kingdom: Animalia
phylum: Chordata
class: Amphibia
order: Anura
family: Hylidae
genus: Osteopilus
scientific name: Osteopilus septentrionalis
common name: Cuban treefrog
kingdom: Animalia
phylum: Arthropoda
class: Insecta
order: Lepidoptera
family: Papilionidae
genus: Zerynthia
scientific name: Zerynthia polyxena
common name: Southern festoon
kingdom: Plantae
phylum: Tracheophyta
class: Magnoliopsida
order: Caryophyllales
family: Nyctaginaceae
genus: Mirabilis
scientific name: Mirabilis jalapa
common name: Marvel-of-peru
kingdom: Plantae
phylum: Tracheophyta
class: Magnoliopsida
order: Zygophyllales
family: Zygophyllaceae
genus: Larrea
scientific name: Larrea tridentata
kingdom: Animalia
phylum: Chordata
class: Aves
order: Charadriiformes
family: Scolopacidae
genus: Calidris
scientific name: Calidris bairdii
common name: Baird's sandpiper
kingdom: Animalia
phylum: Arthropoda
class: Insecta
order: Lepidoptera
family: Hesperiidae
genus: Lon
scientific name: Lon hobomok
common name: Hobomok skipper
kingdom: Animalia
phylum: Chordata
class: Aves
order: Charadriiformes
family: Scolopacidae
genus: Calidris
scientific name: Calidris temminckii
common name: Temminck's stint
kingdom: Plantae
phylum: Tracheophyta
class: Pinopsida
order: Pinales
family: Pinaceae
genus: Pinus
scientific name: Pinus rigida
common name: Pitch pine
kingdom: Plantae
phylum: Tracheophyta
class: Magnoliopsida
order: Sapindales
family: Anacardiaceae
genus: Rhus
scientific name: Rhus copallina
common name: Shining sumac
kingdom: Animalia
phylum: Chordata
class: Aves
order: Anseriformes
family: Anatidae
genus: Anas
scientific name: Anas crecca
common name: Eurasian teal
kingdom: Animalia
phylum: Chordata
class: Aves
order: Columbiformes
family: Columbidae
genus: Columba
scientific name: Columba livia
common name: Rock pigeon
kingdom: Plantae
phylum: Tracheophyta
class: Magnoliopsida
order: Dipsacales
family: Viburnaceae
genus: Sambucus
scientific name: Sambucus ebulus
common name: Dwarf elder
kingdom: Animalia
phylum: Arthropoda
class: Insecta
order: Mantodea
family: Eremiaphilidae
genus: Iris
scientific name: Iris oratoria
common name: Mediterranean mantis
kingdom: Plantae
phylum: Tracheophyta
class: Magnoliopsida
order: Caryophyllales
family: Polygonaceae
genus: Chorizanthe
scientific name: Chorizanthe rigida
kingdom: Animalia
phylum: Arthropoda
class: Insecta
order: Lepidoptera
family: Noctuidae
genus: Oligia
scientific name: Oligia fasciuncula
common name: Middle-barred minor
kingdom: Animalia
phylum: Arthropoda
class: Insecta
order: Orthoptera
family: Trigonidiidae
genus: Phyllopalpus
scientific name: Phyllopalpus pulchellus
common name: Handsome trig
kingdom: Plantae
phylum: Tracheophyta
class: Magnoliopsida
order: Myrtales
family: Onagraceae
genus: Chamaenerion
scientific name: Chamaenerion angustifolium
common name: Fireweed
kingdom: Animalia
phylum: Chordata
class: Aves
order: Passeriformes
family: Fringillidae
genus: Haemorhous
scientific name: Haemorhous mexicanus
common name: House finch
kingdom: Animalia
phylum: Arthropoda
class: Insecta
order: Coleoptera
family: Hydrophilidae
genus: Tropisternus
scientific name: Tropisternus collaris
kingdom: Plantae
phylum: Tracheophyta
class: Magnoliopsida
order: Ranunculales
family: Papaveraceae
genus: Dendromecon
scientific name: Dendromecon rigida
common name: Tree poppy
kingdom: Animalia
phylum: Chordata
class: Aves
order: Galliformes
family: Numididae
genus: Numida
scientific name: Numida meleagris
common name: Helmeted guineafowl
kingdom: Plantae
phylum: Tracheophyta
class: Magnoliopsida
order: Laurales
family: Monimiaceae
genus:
--
▶ _TASK DETAILS_
Rewrite every line of the material above as a Markdown table with the columns "No." and "Line". Each line gets its own row, numbered in order from 1, and blank lines are left out.

▶ _RESPONSE_
| No. | Line |
|---|---|
| 1 | kingdom: Animalia |
| 2 | phylum: Chordata |
| 3 | class: Amphibia |
| 4 | order: Anura |
| 5 | family: Hylidae |
| 6 | genus: Osteopilus |
| 7 | scientific name: Osteopilus septentrionalis |
| 8 | common name: Cuban treefrog |
| 9 | kingdom: Animalia |
| 10 | phylum: Arthropoda |
| 11 | class: Insecta |
| 12 | order: Lepidoptera |
| 13 | family: Papilionidae |
| 14 | genus: Zerynthia |
| 15 | scientific name: Zerynthia polyxena |
| 16 | common name: Southern festoon |
| 17 | kingdom: Plantae |
| 18 | phylum: Tracheophyta |
| 19 | class: Magnoliopsida |
| 20 | order: Caryophyllales |
| 21 | family: Nyctaginaceae |
| 22 | genus: Mirabilis |
| 23 | scientific name: Mirabilis jalapa |
| 24 | common name: Marvel-of-peru |
| 25 | kingdom: Plantae |
| 26 | phylum: Tracheophyta |
| 27 | class: Magnoliopsida |
| 28 | order: Zygophyllales |
| 29 | family: Zygophyllaceae |
| 30 | genus: Larrea |
| 31 | scientific name: Larrea tridentata |
| 32 | kingdom: Animalia |
| 33 | phylum: Chordata |
| 34 | class: Aves |
| 35 | order: Charadriiformes |
| 36 | family: Scolopacidae |
| 37 | genus: Calidris |
| 38 | scientific name: Calidris bairdii |
| 39 | common name: Baird's sandpiper |
| 40 | kingdom: Animalia |
| 41 | phylum: Arthropoda |
| 42 | class: Insecta |
| 43 | order: Lepidoptera |
| 44 | family: Hesperiidae |
| 45 | genus: Lon |
| 46 | scientific name: Lon hobomok |
| 47 | common name: Hobomok skipper |
| 48 | kingdom: Animalia |
| 49 | phylum: Chordata |
| 50 | class: Aves |
| 51 | order: Charadriiformes |
| 52 | family: Scolopacidae |
| 53 | genus: Calidris |
| 54 | scientific name: Calidris temminckii |
| 55 | common name: Temminck's stint |
| 56 | kingdom: Plantae |
| 57 | phylum: Tracheophyta |
| 58 | class: Pinopsida |
| 59 | order: Pinales |
| 60 | family: Pinaceae |
| 61 | genus: Pinus |
| 62 | scientific name: Pinus rigida |
| 63 | common name: Pitch pine |
| 64 | kingdom: Plantae |
| 65 | phylum: Tracheophyta |
| 66 | class: Magnoliopsida |
| 67 | order: Sapindales |
| 68 | family: Anacardiaceae |
| 69 | genus: Rhus |
| 70 | scientific name: Rhus copallina |
| 71 | common name: Shining sumac |
| 72 | kingdom: Animalia |
| 73 | phylum: Chordata |
| 74 | class: Aves |
| 75 | order: Anseriformes |
| 76 | family: Anatidae |
| 77 | genus: Anas |
| 78 | scientific name: Anas crecca |
| 79 | common name: Eurasian teal |
| 80 | kingdom: Animalia |
| 81 | phylum: Chordata |
| 82 | class: Aves |
| 83 | order: Columbiformes |
| 84 | family: Columbidae |
| 85 | genus: Columba |
| 86 | scientific name: Columba livia |
| 87 | common name: Rock pigeon |
| 88 | kingdom: Plantae |
| 89 | phylum: Tracheophyta |
| 90 | class: Magnoliopsida |
| 91 | order: Dipsacales |
| 92 | family: Viburnaceae |
| 93 | genus: Sambucus |
| 94 | scientific name: Sambucus ebulus |
| 95 | common name: Dwarf elder |
| 96 | kingdom: Animalia |
| 97 | phylum: Arthropoda |
| 98 | class: Insecta |
| 99 | order: Mantodea |
| 100 | family: Eremiaphilidae |
| 101 | genus: Iris |
| 102 | scientific name: Iris oratoria |
| 103 | common name: Mediterranean mantis |
| 104 | kingdom: Plantae |
| 105 | phylum: Tracheophyta |
| 106 | class: Magnoliopsida |
| 107 | order: Caryophyllales |
| 108 | family: Polygonaceae |
| 109 | genus: Chorizanthe |
| 110 | scientific name: Chorizanthe rigida |
| 111 | kingdom: Animalia |
| 112 | phylum: Arthropoda |
| 113 | class: Insecta |
| 114 | order: Lepidoptera |
| 115 | family: Noctuidae |
| 116 | genus: Oligia |
| 117 | scientific name: Oligia fasciuncula |
| 118 | common name: Middle-barred minor |
| 119 | kingdom: Animalia |
| 120 | phylum: Arthropoda |
| 121 | class: Insecta |
| 122 | order: Orthoptera |
| 123 | family: Trigonidiidae |
| 124 | genus: Phyllopalpus |
| 125 | scientific name: Phyllopalpus pulchellus |
| 126 | common name: Handsome trig |
| 127 | kingdom: Plantae |
| 128 | phylum: Tracheophyta |
| 129 | class: Magnoliopsida |
| 130 | order: Myrtales |
| 131 | family: Onagraceae |
| 132 | genus: Chamaenerion |
| 133 | scientific name: Chamaenerion angustifolium |
| 134 | common name: Fireweed |
| 135 | kingdom: Animalia |
| 136 | phylum: Chordata |
| 137 | class: Aves |
| 138 | order: Passeriformes |
| 139 | family: Fringillidae |
| 140 | genus: Haemorhous |
| 141 | scientific name: Haemorhous mexicanus |
| 142 | common name: House finch |
| 143 | kingdom: Animalia |
| 144 | phylum: Arthropoda |
| 145 | class: Insecta |
| 146 | order: Coleoptera |
| 147 | family: Hydrophilidae |
| 148 | genus: Tropisternus |
| 149 | scientific name: Tropisternus collaris |
| 150 | kingdom: Plantae |
| 151 | phylum: Tracheophyta |
| 152 | class: Magnoliopsida |
| 153 | order: Ranunculales |
| 154 | family: Papaveraceae |
| 155 | genus: Dendromecon |
| 156 | scientific name: Dendromecon rigida |
| 157 | common name: Tree poppy |
| 158 | kingdom: Animalia |
| 159 | phylum: Chordata |
| 160 | class: Aves |
| 161 | order: Galliformes |
| 162 | family: Numididae |
| 163 | genus: Numida |
| 164 | scientific name: Numida meleagris |
| 165 | common name: Helmeted guineafowl |
| 166 | kingdom: Plantae |
| 167 | phylum: Tracheophyta |
| 168 | class: Magnoliopsida |
| 169 | order: Laurales |
| 170 | family: Monimiaceae |
| 171 | genus: |